1. Too-good-to-be-true interest/return
You can spot an investment scam through its revenue model. If the return is too good to be true (ie. 200% ROI in 12 days), think twice. Banks can only give you less than 1% in a month for your savings. Pag-Ibig MP2’s dividend rate is 6–8% in a year. 200% is absurd, especially if the company is new. Even some businesses that have been around for years are not earning 200% of their capital in a year. What more if the company is new and doesn’t have a history of profitability?
2. Is the company registered?
Don’t get fooled by investment companies showing you their DTI registration. It’s not proof that they are doing legal businesses! DTI registration is only a document certifying that such a business name is registered and used. It’s not a permit to do business or solicit investments.
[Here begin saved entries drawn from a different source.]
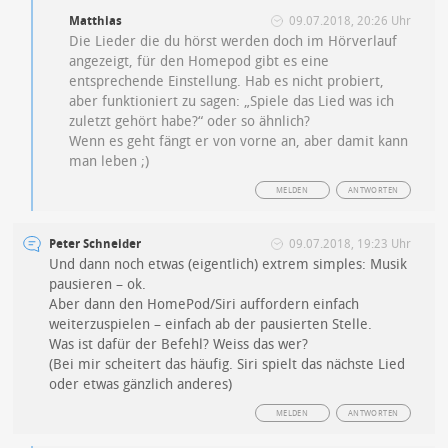
Matthias
09.07.2018, 20:26 Uhr
Die Lieder die du hörst werden doch im Hörverlauf
angezeigt, für den Homepod gibt es eine
entsprechende Einstellung. Hab es nicht probiert,
aber funktioniert zu sagen: „Spiele das Lied was ich
zuletzt gehört habe?“ oder so ähnlich?
Wenn es geht fängt er von vorne an, aber damit kann
man leben ;)
MELDEN
ANTWORTEN
Peter Schneider
09.07.2018, 19:23 Uhr
Und dann noch etwas (eigentlich) extrem simples: Musik
pausieren – ok.
Aber dann den HomePod/Siri auffordern einfach
weiterzuspielen – einfach ab der pausierten Stelle.
Was ist dafür der Befehl? Weiss das wer?
(Bei mir scheitert das häufig. Siri spielt das nächste Lied
oder etwas gänzlich anderes)
MELDEN
ANTWORTEN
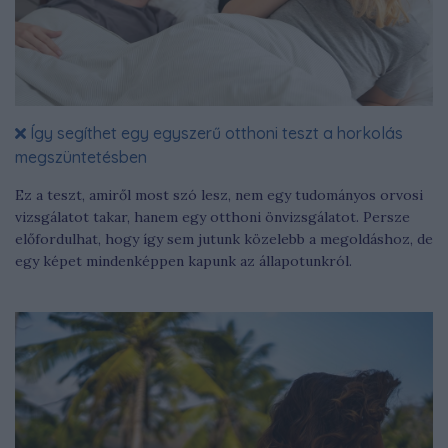
Így segíthet egy egyszerű otthoni teszt a horkolás
megszüntetésben
Ez a teszt, amiről most szó lesz, nem egy tudományos orvosi
vizsgálatot takar, hanem egy otthoni önvizsgálatot. Persze
előfordulhat, hogy így sem jutunk közelebb a megoldáshoz, de
egy képet mindenképpen kapunk az állapotunkról.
What you should look at is the company’s registration with SEC. This government agency regulates companies soliciting investments. As far as I know, two permits are needed for a business to accept investments. A secondary license is required for the company to operate legally. To check the license, read what’s written on it. The license should have a statement allowing the company to solicit investments.
3. Sources of income
It’s actually easy to tell people that such a company is earning through trading, farming, real estate, and other types of businesses. But, actions speak louder than words. Instead of believing in words alone, ask for proof of the company’s sources of income. Ask for financial reports (balance sheet, income statement, cash flow statement, projections, etc.). If you are truly being treated as an investor, the company should be willing to disclose its sources of income and formal reports to show its earnings.
When checking the documents the company shows to you, be extra careful as it might send you fake reports or files it grabbed somewhere else. Familiarize yourself with typical financial reports such as balance sheets and income statements.
4. Agreement and shares certificate
Don’t push through with the investment without a contract or shares certificate. You need these documents to prove the investment company’s obligation to give you the return on investment after the specified period of time. In case the company defaulted or failed to deliver the promised return, you can use the contract as evidence when you file a complaint or initiate litigation. The shares certificate, on the other hand, serves as evidence that you own equity in the company. By the time you decide to sell your shares, you will have something to present to your potential buyers.
5. Background check
If the company is new, do a background check on people who are behind the business. Check if they have legitimate social media and business accounts. If they are using dummy profiles, they are most likely fraud. Use every resource you can find to know more about the person who’s claiming to be the CEO or President of the company. You should be able to find significant information about the person’s professional background. Without proof that the person is really trading, for example, you’re more than free to back out.
Always do your due diligence when investing. Just because someone says he’s investing in crypto, stocks, or forex, which can be really profitable, doesn’t mean he’s legit and won’t run after he got your money. Be extra careful when doing transactions online. You’ll never know when you’ll get scammed.